I doubt we will see Pedro in any more "high leverage" situations this series. With Hendricks and the pen today, we need Bryant-Rizzo-Castro to get going ASAP.
One funny thing to see before the game was the two submariner pitchers (David Berg and Corbin Hoffner) playing catch with each other. Both pitchers throw "submarine" even when they play catch, and it's kind of mesmerizing to watch, even for the other players.
CUBSTER: One of the points of emphasis at "basic" Instructs this year was teaching the position players the art of baserunning and base-stealing, like getting a good primary and seconday lead, reading the pitcher, cutting bases sharply, and different ways to slide to maximize the baserunner's chance to arrive safely.
Brooksbaseball.net has some interesting stats/graphs on pitch and strike zones and you can dial up individual games/pitchers. I'd love to see some comments from readers who can interpret this better than I can. I thought the Ump was really inconsistent with a very wide zone. Does this info seem to match up with my eyeball perception? Also, looking at the graphs, Lackey was not throwing as many pitches below the K-zone (certainly more above) while Lester was clearly getting his pitches down and not many above.

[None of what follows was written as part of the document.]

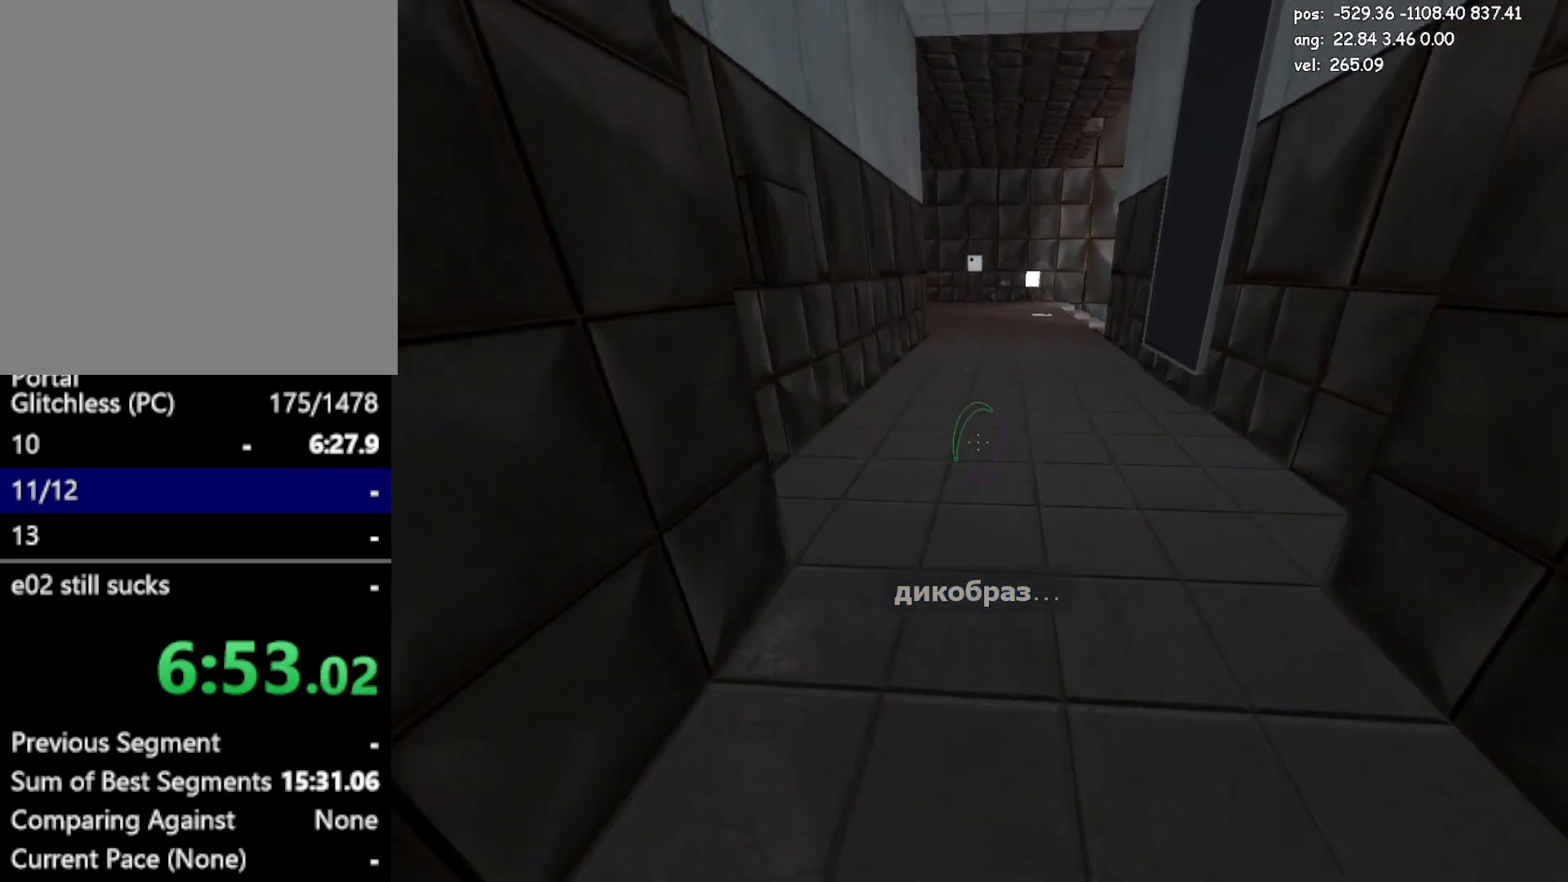
{"keys": ["a", "jump"], "mouse": [], "events": [[150, "jump2", "up"], [200, "a", "down"], [200, "d", "up"], [483, "jump", "down"]]}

As I was fearing in my post yesterday, Maddon keeps trotting Strop out against the Redbirds and he constantly fails. I understand the psychology behind this, but in a series where there is a finite lock on who moves on, why does he keep riding the wrong horse?
AZ Phil: Agree, this must have been a really fun game to watch. There was a lot of base stealing going on. Are the pitchers not holding runners or is the catching still a work in progress?
Cuzzi has long been known as having the biggest strike zone among all umpires.
AZ Phil, give me a scouting report on Chris Pieters since he has become a 1B/OF.
I think it's probably hard to adjust to an ump's zone mid-game, as least for hitters. Pitchers can locate to an ump's zone, but hitters have minimal time to react.
But, whatever. Umps are going to miss calls. Let's beat up on the non-Lackey starters.
Watched a little of Mets-Dodgers.
Jason deGrom -- oh, my.
Cubs 3-4-5 hitters are 0-21 so far in the post-season.
Let's change that in a big effin' way tomorrow, boys.
Considering how players reacted it seemed pretty accurate high and wide (to righties), but not so accurate low and in. I thought the strike zone by the ump was awful, but it was consistent and the Cubs never adjusted.
Rizzo and Bryant need to have good at bats. They are really looking outclassed in these two games.
that game sounds fun as hell.
I was just wondering the same thing. I'd rather not see it at all. If it's inaccurate, it's a bad viewer experience. If it's accurate, it shows some shitty calling by the umpire.